Last week I witnessed a similar thing happen with a hawk in a Target parking lot, and just this morning saw a group of 15-20 crows mob a large seagull. The gull mobbing took place right outside my window, in the same place where the eagle was mobbed. It’s interesting that I had never once noticed crows mobbing anyone, but since learning about the behavior I notice it all the time.
It should be noted that mobbing does not come without risk. An eagle or other large bird of prey may snatch a flying crow and make a meal of it. But to crows the rewards of mobbing outweigh the risks - often times, the predator will simply leave the area and hunt somewhere else where its prey is less hostile and unaware of its presence.
However, other birds aren’t the only targets of these assaults. Crows have also been known to mob humans and even pets who have given the crows reason to see them as a threat. Researcher John Marzluff found that not only do crows consistently mob people they perceive as threats, but the mobbing intensifies over time.
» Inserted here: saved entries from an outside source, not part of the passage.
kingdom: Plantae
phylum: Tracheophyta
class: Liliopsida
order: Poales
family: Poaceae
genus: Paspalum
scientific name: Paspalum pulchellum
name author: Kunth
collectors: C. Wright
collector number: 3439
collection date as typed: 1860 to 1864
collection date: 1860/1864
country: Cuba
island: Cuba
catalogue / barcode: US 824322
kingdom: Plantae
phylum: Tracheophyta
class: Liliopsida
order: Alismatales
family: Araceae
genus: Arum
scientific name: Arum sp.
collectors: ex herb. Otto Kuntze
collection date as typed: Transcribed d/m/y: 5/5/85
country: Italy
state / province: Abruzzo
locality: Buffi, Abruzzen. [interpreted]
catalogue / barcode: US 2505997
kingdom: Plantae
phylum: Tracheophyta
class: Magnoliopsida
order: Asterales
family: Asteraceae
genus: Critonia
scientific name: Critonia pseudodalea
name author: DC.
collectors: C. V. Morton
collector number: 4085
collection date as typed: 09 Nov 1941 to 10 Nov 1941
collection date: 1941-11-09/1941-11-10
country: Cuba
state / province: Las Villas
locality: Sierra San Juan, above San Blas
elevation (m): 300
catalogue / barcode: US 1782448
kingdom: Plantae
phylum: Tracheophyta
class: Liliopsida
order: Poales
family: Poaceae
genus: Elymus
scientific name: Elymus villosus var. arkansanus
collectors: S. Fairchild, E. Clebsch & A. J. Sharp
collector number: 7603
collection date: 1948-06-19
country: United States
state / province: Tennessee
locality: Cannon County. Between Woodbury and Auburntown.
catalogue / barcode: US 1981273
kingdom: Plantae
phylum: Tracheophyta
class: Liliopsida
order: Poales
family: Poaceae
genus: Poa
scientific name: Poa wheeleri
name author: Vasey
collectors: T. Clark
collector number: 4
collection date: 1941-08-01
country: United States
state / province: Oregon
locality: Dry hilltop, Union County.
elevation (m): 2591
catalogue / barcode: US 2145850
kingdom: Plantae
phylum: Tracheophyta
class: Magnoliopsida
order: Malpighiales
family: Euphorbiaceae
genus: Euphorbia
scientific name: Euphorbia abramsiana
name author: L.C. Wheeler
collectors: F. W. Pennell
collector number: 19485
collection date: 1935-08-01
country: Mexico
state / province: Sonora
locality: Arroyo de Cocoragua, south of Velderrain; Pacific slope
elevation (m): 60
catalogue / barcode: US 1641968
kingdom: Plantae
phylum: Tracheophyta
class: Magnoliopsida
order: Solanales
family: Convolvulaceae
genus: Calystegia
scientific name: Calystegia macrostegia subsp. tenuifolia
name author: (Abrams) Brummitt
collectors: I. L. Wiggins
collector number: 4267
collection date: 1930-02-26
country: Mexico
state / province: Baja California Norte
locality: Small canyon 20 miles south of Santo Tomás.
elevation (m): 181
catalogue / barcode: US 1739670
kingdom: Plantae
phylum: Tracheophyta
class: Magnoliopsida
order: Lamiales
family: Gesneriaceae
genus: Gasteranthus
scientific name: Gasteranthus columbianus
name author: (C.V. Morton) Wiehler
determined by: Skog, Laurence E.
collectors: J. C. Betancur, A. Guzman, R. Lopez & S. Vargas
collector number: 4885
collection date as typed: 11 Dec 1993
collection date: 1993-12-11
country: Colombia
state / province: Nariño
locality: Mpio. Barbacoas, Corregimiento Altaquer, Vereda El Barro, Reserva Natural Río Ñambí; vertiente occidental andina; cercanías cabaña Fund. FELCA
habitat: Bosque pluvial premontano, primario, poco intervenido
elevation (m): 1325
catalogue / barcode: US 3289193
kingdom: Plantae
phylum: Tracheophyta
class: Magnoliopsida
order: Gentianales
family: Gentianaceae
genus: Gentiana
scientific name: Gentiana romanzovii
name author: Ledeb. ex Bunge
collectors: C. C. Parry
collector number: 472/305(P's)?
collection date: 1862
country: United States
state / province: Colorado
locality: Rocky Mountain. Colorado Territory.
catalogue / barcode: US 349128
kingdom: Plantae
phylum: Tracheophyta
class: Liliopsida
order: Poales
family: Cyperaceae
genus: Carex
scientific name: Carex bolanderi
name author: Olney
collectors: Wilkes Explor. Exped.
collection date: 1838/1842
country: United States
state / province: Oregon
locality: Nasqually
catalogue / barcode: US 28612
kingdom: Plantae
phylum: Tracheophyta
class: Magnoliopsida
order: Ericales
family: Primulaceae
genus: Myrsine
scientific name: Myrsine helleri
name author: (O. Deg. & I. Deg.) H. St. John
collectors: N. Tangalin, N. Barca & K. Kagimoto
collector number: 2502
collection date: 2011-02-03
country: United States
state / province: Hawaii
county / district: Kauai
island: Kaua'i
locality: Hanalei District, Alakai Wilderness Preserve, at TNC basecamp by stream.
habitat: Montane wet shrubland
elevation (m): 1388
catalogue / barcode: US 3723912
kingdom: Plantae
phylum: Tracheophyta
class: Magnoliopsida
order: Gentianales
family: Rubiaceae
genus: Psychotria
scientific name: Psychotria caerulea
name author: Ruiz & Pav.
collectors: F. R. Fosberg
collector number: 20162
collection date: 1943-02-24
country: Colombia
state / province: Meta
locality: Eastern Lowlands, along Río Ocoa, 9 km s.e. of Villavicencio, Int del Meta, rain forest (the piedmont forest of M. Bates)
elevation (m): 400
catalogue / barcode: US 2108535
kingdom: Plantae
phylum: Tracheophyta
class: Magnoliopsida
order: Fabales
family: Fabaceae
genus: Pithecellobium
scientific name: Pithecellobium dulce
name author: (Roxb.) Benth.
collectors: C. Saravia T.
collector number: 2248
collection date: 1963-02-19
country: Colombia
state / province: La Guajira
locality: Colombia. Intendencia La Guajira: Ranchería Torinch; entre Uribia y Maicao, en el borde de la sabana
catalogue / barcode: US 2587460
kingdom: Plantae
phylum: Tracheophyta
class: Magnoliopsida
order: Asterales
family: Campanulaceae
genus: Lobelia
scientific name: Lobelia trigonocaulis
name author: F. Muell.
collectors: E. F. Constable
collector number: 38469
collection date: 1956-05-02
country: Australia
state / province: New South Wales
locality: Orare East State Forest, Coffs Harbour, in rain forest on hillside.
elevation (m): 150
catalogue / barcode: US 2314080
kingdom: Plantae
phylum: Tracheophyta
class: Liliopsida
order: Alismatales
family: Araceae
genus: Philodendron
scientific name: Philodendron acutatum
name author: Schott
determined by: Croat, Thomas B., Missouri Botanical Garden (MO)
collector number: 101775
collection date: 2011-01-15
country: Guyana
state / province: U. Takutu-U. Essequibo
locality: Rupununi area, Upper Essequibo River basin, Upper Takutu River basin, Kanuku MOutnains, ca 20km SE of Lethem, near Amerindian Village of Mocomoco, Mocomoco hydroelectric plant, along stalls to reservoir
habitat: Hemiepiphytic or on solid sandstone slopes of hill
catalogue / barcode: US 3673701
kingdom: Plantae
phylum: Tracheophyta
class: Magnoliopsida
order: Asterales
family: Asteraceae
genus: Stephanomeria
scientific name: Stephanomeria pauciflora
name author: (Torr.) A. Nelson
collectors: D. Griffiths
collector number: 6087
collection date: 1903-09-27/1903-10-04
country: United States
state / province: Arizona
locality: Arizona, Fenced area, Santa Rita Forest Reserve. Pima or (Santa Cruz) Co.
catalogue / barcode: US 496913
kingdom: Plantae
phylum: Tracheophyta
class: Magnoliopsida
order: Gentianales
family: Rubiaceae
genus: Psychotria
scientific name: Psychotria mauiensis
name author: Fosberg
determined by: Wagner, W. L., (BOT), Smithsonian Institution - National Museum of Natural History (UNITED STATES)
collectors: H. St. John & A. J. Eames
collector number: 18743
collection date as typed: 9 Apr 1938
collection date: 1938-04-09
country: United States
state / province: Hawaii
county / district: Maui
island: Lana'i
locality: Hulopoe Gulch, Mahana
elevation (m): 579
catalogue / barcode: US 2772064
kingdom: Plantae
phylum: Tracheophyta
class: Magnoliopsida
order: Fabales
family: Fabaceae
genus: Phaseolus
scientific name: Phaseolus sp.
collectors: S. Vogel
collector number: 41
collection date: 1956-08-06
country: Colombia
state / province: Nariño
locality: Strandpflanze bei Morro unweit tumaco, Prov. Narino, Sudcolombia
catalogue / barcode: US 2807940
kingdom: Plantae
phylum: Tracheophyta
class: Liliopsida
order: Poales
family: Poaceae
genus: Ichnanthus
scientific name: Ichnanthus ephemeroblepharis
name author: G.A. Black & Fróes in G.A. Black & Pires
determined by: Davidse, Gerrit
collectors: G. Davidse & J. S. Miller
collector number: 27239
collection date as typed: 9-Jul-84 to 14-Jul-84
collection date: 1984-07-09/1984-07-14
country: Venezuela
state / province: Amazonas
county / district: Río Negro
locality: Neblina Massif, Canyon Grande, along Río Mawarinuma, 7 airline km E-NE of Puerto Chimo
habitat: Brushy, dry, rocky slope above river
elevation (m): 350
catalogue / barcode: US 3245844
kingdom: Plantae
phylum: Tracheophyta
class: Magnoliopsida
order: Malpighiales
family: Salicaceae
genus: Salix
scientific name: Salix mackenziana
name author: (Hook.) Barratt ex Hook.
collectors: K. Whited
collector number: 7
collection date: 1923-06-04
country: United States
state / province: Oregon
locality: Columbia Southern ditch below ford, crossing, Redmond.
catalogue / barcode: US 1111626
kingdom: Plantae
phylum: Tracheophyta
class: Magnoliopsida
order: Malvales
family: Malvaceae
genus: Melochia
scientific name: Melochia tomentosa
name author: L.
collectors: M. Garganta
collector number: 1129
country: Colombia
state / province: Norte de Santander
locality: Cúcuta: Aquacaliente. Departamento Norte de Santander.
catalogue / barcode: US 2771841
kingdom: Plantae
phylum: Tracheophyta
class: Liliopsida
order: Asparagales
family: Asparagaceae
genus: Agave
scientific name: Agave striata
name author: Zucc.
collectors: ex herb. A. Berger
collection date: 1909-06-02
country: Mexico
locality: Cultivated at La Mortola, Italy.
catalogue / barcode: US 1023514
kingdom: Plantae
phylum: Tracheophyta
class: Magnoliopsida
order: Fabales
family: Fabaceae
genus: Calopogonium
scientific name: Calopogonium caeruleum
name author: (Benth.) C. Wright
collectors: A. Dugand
As he notes in his book Gifts of the Crow, young fledglings learn who to mob by watching their parents, and even when the parents are no longer around the fledglings will continue to mob those individuals. And these individuals aren’t soon forgotten – crows have been known to “hold grudges” against people for many years.
Crows may be small relative to people and birds of prey, but they are not to be underestimated. Mobbing is just one way they have proven that they are certainly a force to be reckoned with.